4. Strengthen local capacity
- Strengthen local capacity through support for R&D hubs, distributed manufacturing, and clinical trial infrastructure in LMICs.
- Support regionally-led plans for economically viable vaccine, diagnostics, therapeutics manufacturing.
- Manufacturing investments must be coupled with commitments by private-sector companies and governments to step up support for technology transfer, technical assistance to local manufacturers for quality systems, regulatory authorization, market entry, and workforce development so that new manufacturing capacities have the equipment, expertise, know-how, and power to produce and deliver new innovations safely and rapidly at scale.
- Support preferential procurement policies for regionally manufactured products from global procurers such as Gavi, Global Fund, UNICEF, and Unitaid.
- Promote knowledge sharing with collaborative tracking and monitoring, and enhance accountability through transparency and robust enforcement mechanisms for traceability of countermeasures.
- Commit to develop globally accessible online prototype libraries of diagnostics, therapeutics, and vaccines for priority viral and bacterial families, and for disease X, in coordination with the WHO’s updated priority viral family list.
- Accelerate clinical trials for determining product safety and effectiveness and systematically include community engagement plans in clinical study protocols. Establish reference standards for diagnostics early in disease outbreaks and clinical trials.
5. Climate and antimicrobial resistance
- Join up efforts to strengthen climate and pandemic resilience and improve health outcomes in an agenda for action and investment. Support the adoption of data-driven strategies to prevent and treat climate-sensitive (e.g. vector-borne) disease as part of measures aimed to adapt to climate change, and ensure that health tools are always available to all populations affected by climate change.
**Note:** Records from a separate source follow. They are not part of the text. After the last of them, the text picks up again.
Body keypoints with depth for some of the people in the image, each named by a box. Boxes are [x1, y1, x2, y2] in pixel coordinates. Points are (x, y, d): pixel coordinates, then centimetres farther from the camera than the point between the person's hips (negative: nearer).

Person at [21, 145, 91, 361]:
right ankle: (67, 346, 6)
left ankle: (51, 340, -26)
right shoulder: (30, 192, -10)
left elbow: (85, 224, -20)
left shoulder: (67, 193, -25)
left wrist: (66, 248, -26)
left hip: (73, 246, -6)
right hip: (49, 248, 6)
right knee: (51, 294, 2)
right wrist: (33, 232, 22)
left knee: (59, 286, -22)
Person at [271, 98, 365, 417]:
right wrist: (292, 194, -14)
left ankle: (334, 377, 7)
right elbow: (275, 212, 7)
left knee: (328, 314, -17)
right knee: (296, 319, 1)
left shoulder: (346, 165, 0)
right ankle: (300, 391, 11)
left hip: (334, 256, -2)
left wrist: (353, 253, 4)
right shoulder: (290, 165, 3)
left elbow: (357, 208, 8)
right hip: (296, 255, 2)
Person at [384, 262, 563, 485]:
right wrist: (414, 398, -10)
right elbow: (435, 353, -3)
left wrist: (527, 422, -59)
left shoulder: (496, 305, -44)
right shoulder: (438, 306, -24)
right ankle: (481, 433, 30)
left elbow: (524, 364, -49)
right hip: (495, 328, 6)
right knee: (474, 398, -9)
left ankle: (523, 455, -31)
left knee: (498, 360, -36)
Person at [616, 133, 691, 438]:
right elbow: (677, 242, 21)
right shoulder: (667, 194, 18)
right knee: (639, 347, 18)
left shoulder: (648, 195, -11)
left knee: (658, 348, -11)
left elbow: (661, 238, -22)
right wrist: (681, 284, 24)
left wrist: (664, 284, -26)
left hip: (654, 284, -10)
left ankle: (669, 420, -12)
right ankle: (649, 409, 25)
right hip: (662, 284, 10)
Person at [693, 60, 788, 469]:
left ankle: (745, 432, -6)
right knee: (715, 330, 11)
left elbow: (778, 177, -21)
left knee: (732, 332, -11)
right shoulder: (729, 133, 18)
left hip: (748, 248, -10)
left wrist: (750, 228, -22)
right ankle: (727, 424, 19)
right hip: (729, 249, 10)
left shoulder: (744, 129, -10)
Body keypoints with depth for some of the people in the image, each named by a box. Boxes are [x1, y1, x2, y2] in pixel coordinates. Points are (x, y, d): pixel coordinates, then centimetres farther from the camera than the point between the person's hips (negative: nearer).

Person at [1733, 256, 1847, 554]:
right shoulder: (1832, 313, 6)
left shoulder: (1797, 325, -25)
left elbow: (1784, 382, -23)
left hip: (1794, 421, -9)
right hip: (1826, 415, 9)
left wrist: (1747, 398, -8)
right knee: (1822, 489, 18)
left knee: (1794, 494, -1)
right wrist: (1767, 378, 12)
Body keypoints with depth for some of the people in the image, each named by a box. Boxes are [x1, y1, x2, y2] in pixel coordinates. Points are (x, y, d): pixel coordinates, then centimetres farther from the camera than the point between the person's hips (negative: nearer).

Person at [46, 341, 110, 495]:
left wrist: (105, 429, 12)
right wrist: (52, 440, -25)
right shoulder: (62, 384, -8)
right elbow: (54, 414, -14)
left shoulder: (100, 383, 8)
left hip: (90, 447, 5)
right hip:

- Invest in R&D that integrates scientific disciplines to enhance the development of intelligently designed, quality-assured, novel and improved antimicrobials, alternative biologics, diagnostics, vaccines, and other health technologies to address drug-resistant bacterial, viral, parasitic, and fungal microorganisms. There are few new antimicrobials in clinical development and declining private investment, and we must take urgent action to support the limited pipeline for antimicrobials and new therapeutics.
- Increase investment into push and pull incentives with public health–driven selection criteria and strong stewardship and access requirements, in particular contributing to existing global efforts such as the Combating Antibiotic-Resistant Bacteria Biopharmaceutical Accelerator, or CARB-X, and the Global Antibiotic Research & Development Partnership, or GARDP, at the earliest opportunity and within reasonable and feasible timelines.
- Provide ongoing support to the Global AMR R&D Hub in its work providing countries and investors with the latest AMR R&D landscape that helps address market gaps. The Hub should also pave the way for efficient deployment of tailor-made incentives for R&D and facilitate global discussion on priorities and opportunities for increasing investments in R&D.